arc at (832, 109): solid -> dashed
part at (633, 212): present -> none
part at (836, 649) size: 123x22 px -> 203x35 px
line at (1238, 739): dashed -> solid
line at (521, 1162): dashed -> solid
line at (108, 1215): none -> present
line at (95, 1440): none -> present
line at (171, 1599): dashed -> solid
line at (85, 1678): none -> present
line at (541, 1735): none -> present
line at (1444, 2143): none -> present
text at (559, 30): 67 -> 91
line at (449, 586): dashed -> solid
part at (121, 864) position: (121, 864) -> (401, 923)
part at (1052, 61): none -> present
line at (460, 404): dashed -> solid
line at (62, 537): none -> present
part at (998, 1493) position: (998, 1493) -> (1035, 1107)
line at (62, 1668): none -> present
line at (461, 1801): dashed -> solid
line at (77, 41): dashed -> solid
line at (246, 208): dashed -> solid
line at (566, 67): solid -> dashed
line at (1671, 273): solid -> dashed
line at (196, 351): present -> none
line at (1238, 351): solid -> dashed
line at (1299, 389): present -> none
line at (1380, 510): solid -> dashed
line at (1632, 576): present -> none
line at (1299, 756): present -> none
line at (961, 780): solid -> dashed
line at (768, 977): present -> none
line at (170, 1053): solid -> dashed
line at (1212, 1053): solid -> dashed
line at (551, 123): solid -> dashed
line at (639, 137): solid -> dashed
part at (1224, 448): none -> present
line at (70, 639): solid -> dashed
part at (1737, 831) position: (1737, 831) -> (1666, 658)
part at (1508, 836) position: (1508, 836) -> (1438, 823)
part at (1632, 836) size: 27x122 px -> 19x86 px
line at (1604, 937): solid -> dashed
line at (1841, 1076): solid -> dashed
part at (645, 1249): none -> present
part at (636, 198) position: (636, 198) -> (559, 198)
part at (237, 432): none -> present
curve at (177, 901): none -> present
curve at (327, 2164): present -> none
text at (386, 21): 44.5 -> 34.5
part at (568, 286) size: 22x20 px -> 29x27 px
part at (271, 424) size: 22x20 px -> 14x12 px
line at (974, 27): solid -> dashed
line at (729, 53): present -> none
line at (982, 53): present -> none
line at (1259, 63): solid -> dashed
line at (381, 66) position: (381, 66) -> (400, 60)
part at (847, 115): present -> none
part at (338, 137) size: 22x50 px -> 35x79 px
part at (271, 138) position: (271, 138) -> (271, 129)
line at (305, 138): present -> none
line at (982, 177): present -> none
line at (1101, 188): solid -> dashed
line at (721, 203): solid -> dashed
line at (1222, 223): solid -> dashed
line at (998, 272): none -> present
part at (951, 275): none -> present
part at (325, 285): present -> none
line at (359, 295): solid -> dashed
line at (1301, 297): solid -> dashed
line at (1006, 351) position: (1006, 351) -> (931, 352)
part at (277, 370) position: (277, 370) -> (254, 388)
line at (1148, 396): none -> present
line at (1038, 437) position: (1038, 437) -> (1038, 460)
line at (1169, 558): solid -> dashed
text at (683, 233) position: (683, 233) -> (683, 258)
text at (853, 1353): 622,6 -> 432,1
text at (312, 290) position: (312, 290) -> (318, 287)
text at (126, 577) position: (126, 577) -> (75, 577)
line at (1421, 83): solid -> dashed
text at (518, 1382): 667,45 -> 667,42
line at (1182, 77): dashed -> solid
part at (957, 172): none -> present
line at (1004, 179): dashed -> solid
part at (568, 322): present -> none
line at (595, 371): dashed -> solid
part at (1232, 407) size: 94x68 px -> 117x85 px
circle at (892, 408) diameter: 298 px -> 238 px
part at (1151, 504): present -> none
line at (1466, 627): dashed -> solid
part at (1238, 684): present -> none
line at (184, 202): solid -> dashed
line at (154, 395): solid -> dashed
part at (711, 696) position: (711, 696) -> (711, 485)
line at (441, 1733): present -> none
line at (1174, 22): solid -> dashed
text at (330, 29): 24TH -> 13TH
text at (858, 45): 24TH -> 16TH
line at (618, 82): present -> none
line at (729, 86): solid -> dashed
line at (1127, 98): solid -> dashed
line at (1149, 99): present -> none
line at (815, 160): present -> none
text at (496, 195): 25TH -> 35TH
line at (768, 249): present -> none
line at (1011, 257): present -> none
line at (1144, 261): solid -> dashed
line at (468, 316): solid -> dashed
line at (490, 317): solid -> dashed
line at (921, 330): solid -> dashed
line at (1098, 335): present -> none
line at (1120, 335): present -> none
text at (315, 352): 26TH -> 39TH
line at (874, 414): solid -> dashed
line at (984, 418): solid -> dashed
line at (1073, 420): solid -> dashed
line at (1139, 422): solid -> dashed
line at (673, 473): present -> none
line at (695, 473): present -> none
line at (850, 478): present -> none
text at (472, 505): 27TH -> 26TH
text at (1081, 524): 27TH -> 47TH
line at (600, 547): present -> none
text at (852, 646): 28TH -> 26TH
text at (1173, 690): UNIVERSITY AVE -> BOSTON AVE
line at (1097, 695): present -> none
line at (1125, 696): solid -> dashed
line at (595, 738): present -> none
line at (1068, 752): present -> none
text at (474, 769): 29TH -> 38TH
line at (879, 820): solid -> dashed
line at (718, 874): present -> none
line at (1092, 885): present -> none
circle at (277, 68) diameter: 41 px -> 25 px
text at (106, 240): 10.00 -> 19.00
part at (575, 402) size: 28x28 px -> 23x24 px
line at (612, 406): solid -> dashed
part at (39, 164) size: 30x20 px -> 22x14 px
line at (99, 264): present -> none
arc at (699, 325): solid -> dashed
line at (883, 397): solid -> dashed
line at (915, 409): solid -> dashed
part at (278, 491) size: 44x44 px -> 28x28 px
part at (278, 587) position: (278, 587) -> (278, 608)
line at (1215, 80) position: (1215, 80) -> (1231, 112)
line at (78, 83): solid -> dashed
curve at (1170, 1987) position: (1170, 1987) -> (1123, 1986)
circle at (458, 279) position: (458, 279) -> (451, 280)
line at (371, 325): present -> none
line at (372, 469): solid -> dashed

──────────

_Cosa fare_:
Trascrivi in formato JSON, come lista di stringhe con una stringa per riga, le registrazioni dall'inizio fino alla riga che contiene "line at (768, 977): present -> none", compresa. Tralascia le righe vuote.

_Soluzione_:
[
  "arc at (832, 109): solid -> dashed",
  "part at (633, 212): present -> none",
  "part at (836, 649) size: 123x22 px -> 203x35 px",
  "line at (1238, 739): dashed -> solid",
  "line at (521, 1162): dashed -> solid",
  "line at (108, 1215): none -> present",
  "line at (95, 1440): none -> present",
  "line at (171, 1599): dashed -> solid",
  "line at (85, 1678): none -> present",
  "line at (541, 1735): none -> present",
  "line at (1444, 2143): none -> present",
  "text at (559, 30): 67 -> 91",
  "line at (449, 586): dashed -> solid",
  "part at (121, 864) position: (121, 864) -> (401, 923)",
  "part at (1052, 61): none -> present",
  "line at (460, 404): dashed -> solid",
  "line at (62, 537): none -> present",
  "part at (998, 1493) position: (998, 1493) -> (1035, 1107)",
  "line at (62, 1668): none -> present",
  "line at (461, 1801): dashed -> solid",
  "line at (77, 41): dashed -> solid",
  "line at (246, 208): dashed -> solid",
  "line at (566, 67): solid -> dashed",
  "line at (1671, 273): solid -> dashed",
  "line at (196, 351): present -> none",
  "line at (1238, 351): solid -> dashed",
  "line at (1299, 389): present -> none",
  "line at (1380, 510): solid -> dashed",
  "line at (1632, 576): present -> none",
  "line at (1299, 756): present -> none",
  "line at (961, 780): solid -> dashed",
  "line at (768, 977): present -> none"
]